You are given an integer array nums, an integer array queries, and an integer x. For each queries[i], determine the index in nums where x appears for the queries[i]th time. If nums contains fewer than queries[i] occurrences of x, return -1 for that query.

Return an array answer where answer[i] corresponds to the result for queries[i]. Optimize your solution by scanning nums once and storing occurrence indices to handle all queries quickly.

Examples

Example 1

Input: nums = [1,3,1,7], queries = [1,3,2,4], x = 1

Output: [0,-1,2,-1]

Example 2

Input: nums = [1,2,3], queries = [10], x = 5

Output: [-1]

Constraints

  • 1 <= nums.length, queries.length <= 105
  • 1 <= queries[i] <= 105
  • 1 <= nums[i], x <= 104

Solution Approach

Preprocess occurrences with hash map

Scan nums once and maintain a hash map where the key is the number x and the value is a list of indices where x appears. This reduces repeated scanning when answering multiple queries.

Answer each query efficiently

For each queries[i], check the list of indices for x in the hash map. If the list length is less than queries[i], return -1; otherwise, return the index at position queries[i]-1.

Optimize space and access

Compress storage by only saving indices for numbers that appear in queries or the target x. This saves memory and improves cache efficiency for large arrays.

Complexity Analysis

Metric Value
Time Depends on the final approach
Space Depends on the final approach

Time complexity is O(n + q) where n is nums length and q is queries length, because nums is scanned once and each query is answered in O(1). Space complexity is O(n) in the worst case for storing all occurrence indices of x.

What Interviewers Usually Probe

  • Check if candidates precompute occurrence indices or scan nums repeatedly.
  • Listen for hash map usage versus naive iteration for multiple queries.
  • Notice if candidates handle edge cases when occurrences are fewer than query values.

Common Pitfalls or Variants

Common pitfalls

  • Repeatedly scanning nums for each query causing TLE on large inputs.
  • Not handling zero-based indexing properly for queries[i]th occurrence.
  • Assuming every query is valid without checking if x occurs enough times.

Follow-up variants

  • Count the number of occurrences instead of returning the index.
  • Return all indices for multiple target values in a single query array.
  • Find last k occurrences of x instead of the first k occurrences.

FAQ

What is the most efficient way to find the k-th occurrence of x in nums?

Use a hash map to store all indices of x during a single scan of nums, then answer each query in O(1) time.

What happens if queries[i] is larger than the number of occurrences of x?

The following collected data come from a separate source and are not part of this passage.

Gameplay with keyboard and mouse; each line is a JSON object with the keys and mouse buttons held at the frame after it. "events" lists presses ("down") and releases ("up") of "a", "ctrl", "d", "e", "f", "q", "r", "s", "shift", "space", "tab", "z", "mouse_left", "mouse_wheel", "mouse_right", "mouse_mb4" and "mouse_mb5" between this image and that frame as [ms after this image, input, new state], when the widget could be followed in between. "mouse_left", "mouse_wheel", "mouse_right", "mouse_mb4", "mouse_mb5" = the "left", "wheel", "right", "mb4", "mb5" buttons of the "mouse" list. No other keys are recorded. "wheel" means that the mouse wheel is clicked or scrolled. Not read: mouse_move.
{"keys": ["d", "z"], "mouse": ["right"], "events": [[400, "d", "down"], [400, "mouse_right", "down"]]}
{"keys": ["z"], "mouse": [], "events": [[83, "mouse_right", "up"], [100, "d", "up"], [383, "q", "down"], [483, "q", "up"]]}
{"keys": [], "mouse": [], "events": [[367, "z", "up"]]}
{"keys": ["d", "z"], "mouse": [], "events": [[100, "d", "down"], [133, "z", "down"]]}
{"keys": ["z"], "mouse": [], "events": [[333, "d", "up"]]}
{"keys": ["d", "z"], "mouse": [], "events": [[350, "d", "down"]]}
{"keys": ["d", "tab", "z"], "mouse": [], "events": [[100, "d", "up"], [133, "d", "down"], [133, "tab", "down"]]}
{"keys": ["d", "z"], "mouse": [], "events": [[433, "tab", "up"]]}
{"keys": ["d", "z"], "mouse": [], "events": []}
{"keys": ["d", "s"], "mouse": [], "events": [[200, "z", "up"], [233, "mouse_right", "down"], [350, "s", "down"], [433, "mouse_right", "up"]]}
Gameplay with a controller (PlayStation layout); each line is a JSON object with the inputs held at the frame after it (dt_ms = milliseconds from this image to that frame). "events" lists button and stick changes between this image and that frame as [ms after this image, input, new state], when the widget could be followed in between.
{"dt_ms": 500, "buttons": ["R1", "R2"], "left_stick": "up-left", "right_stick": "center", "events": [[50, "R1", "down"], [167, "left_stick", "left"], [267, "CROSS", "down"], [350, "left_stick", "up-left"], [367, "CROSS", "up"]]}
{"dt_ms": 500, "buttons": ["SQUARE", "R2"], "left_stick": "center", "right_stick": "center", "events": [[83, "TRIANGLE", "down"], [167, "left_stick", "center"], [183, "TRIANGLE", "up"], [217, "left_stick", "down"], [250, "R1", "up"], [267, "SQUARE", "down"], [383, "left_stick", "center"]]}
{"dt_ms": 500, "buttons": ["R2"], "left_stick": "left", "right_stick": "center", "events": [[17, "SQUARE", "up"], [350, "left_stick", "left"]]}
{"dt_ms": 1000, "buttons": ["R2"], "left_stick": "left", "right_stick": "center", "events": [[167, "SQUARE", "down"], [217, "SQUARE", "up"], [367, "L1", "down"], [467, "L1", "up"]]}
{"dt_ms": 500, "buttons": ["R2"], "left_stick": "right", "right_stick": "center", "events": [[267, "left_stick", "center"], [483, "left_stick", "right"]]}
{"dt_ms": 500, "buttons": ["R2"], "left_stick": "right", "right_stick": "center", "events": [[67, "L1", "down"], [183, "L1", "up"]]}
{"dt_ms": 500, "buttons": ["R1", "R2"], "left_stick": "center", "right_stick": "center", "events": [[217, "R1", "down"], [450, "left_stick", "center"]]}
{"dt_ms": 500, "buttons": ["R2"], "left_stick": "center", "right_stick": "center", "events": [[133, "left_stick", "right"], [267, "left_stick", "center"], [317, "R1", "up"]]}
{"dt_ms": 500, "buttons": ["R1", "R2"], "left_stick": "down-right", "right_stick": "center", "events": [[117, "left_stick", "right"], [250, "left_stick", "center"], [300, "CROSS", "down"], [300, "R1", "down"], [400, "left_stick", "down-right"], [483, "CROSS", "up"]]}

Return -1 for that query because the requested occurrence does not exist in nums.

Can this problem be solved without a hash map?

Yes, but scanning nums for each query leads to O(n*q) time which is inefficient for large arrays.

How do I handle multiple queries efficiently?

Precompute a list of all positions where x appears, then access each queries[i]-1 index directly.

Why is this problem categorized under Array scanning plus hash lookup?

Because the optimal solution combines scanning nums once to build a hash map with lists of indices for quick query resolution.

terminal

Solution

Solution 1: Simulation

According to the problem description, we can first traverse the array `nums` to find the indices of all elements with a value of $x$, and record them in the array `ids`.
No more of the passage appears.